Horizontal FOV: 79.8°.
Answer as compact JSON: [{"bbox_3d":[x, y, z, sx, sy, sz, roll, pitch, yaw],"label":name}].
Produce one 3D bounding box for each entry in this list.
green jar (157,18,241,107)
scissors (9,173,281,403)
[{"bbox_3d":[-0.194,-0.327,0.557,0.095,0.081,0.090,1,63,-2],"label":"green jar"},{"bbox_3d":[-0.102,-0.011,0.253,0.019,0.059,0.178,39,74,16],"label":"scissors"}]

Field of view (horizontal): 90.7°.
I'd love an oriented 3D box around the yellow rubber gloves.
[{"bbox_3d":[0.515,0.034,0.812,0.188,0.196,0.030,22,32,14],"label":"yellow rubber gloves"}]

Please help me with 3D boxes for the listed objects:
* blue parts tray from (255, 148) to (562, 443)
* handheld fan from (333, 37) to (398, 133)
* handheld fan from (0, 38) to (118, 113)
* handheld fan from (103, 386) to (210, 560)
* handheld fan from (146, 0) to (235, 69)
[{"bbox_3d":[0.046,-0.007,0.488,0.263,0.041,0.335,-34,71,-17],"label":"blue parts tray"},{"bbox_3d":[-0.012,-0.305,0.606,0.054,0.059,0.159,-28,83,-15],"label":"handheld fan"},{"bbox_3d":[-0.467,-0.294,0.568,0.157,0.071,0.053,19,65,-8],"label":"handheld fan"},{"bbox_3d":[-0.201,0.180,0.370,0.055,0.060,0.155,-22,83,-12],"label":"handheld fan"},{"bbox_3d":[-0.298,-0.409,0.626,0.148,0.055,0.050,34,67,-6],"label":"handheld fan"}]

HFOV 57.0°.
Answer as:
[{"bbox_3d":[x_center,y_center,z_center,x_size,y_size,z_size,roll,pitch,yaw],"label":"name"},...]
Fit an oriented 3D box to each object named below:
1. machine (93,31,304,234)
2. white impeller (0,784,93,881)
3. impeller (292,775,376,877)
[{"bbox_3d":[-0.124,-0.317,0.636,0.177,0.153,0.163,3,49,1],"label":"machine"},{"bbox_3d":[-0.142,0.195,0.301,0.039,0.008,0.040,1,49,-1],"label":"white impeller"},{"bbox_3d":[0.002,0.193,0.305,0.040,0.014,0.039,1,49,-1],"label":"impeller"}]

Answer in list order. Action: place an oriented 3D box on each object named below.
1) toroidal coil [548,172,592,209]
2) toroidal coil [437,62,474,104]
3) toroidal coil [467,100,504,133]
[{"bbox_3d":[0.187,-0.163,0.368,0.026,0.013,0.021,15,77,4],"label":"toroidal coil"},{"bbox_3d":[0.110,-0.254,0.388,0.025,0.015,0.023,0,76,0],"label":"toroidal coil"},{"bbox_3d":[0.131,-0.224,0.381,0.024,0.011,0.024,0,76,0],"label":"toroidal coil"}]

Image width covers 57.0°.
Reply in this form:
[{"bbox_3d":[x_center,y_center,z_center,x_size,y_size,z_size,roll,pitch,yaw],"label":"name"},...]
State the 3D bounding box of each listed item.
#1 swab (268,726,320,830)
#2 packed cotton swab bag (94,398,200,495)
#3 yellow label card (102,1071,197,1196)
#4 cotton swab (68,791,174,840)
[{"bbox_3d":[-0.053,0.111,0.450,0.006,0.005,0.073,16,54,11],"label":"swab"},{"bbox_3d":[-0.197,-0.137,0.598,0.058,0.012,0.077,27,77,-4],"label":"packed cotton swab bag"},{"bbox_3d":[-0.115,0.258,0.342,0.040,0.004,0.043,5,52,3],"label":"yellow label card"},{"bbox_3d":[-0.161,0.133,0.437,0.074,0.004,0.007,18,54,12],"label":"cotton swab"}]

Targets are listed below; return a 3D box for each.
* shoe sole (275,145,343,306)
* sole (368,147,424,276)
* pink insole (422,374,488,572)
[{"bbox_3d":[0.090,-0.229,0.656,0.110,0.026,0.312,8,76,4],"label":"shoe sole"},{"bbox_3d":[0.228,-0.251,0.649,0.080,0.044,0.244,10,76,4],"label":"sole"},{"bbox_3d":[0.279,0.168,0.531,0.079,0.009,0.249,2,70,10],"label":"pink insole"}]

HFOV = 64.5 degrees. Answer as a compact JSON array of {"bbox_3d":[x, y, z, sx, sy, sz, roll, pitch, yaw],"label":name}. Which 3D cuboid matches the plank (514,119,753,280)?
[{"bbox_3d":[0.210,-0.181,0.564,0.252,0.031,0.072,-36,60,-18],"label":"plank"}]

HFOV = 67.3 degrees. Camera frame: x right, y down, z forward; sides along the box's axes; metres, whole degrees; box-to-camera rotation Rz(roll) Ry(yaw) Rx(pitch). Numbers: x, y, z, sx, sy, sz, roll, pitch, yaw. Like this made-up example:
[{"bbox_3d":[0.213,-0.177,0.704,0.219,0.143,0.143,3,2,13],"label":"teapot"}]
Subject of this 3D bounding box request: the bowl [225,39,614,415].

EXERCISE:
With no line skipped, repeat the records exactly.

WORKED SOLUTION:
Horizontal FOV: 79.8°.
Answer as compact JSON: [{"bbox_3d":[x, y, z, sx, sy, sz, roll, pitch, yaw],"label":name}].
Produce one 3D bounding box for each entry in this list.
green jar (157,18,241,107)
scissors (9,173,281,403)
[{"bbox_3d":[-0.194,-0.327,0.557,0.095,0.081,0.090,1,63,-2],"label":"green jar"},{"bbox_3d":[-0.102,-0.011,0.253,0.019,0.059,0.178,39,74,16],"label":"scissors"}]

Field of view (horizontal): 90.7°.
I'd love an oriented 3D box around the yellow rubber gloves.
[{"bbox_3d":[0.515,0.034,0.812,0.188,0.196,0.030,22,32,14],"label":"yellow rubber gloves"}]

Please help me with 3D boxes for the listed objects:
* blue parts tray from (255, 148) to (562, 443)
* handheld fan from (333, 37) to (398, 133)
* handheld fan from (0, 38) to (118, 113)
* handheld fan from (103, 386) to (210, 560)
* handheld fan from (146, 0) to (235, 69)
[{"bbox_3d":[0.046,-0.007,0.488,0.263,0.041,0.335,-34,71,-17],"label":"blue parts tray"},{"bbox_3d":[-0.012,-0.305,0.606,0.054,0.059,0.159,-28,83,-15],"label":"handheld fan"},{"bbox_3d":[-0.467,-0.294,0.568,0.157,0.071,0.053,19,65,-8],"label":"handheld fan"},{"bbox_3d":[-0.201,0.180,0.370,0.055,0.060,0.155,-22,83,-12],"label":"handheld fan"},{"bbox_3d":[-0.298,-0.409,0.626,0.148,0.055,0.050,34,67,-6],"label":"handheld fan"}]

HFOV 57.0°.
Answer as:
[{"bbox_3d":[x_center,y_center,z_center,x_size,y_size,z_size,roll,pitch,yaw],"label":"name"},...]
Fit an oriented 3D box to each object named below:
1. machine (93,31,304,234)
2. white impeller (0,784,93,881)
3. impeller (292,775,376,877)
[{"bbox_3d":[-0.124,-0.317,0.636,0.177,0.153,0.163,3,49,1],"label":"machine"},{"bbox_3d":[-0.142,0.195,0.301,0.039,0.008,0.040,1,49,-1],"label":"white impeller"},{"bbox_3d":[0.002,0.193,0.305,0.040,0.014,0.039,1,49,-1],"label":"impeller"}]

Answer in list order. Action: place an oriented 3D box on each object named below.
1) toroidal coil [548,172,592,209]
2) toroidal coil [437,62,474,104]
3) toroidal coil [467,100,504,133]
[{"bbox_3d":[0.187,-0.163,0.368,0.026,0.013,0.021,15,77,4],"label":"toroidal coil"},{"bbox_3d":[0.110,-0.254,0.388,0.025,0.015,0.023,0,76,0],"label":"toroidal coil"},{"bbox_3d":[0.131,-0.224,0.381,0.024,0.011,0.024,0,76,0],"label":"toroidal coil"}]

Image width covers 57.0°.
Reply in this form:
[{"bbox_3d":[x_center,y_center,z_center,x_size,y_size,z_size,roll,pitch,yaw],"label":"name"},...]
State the 3D bounding box of each listed item.
#1 swab (268,726,320,830)
#2 packed cotton swab bag (94,398,200,495)
#3 yellow label card (102,1071,197,1196)
#4 cotton swab (68,791,174,840)
[{"bbox_3d":[-0.053,0.111,0.450,0.006,0.005,0.073,16,54,11],"label":"swab"},{"bbox_3d":[-0.197,-0.137,0.598,0.058,0.012,0.077,27,77,-4],"label":"packed cotton swab bag"},{"bbox_3d":[-0.115,0.258,0.342,0.040,0.004,0.043,5,52,3],"label":"yellow label card"},{"bbox_3d":[-0.161,0.133,0.437,0.074,0.004,0.007,18,54,12],"label":"cotton swab"}]

Targets are listed below; return a 3D box for each.
* shoe sole (275,145,343,306)
* sole (368,147,424,276)
* pink insole (422,374,488,572)
[{"bbox_3d":[0.090,-0.229,0.656,0.110,0.026,0.312,8,76,4],"label":"shoe sole"},{"bbox_3d":[0.228,-0.251,0.649,0.080,0.044,0.244,10,76,4],"label":"sole"},{"bbox_3d":[0.279,0.168,0.531,0.079,0.009,0.249,2,70,10],"label":"pink insole"}]

HFOV = 64.5 degrees. Answer as a compact JSON array of {"bbox_3d":[x, y, z, sx, sy, sz, roll, pitch, yaw],"label":name}. Which 3D cuboid matches the plank (514,119,753,280)?
[{"bbox_3d":[0.210,-0.181,0.564,0.252,0.031,0.072,-36,60,-18],"label":"plank"}]

HFOV = 67.3 degrees. Camera frame: x right, y down, z forward; sides along the box's axes; metres, whole degrees; box-to-camera rotation Rz(roll) Ry(yaw) Rx(pitch). Numbers: x, y, z, sx, sy, sz, roll, pitch, yaw. Like this made-up example:
[{"bbox_3d":[0.213,-0.177,0.704,0.219,0.143,0.143,3,2,13],"label":"teapot"}]
Subject of this 3D bounding box request: the bowl [225,39,614,415].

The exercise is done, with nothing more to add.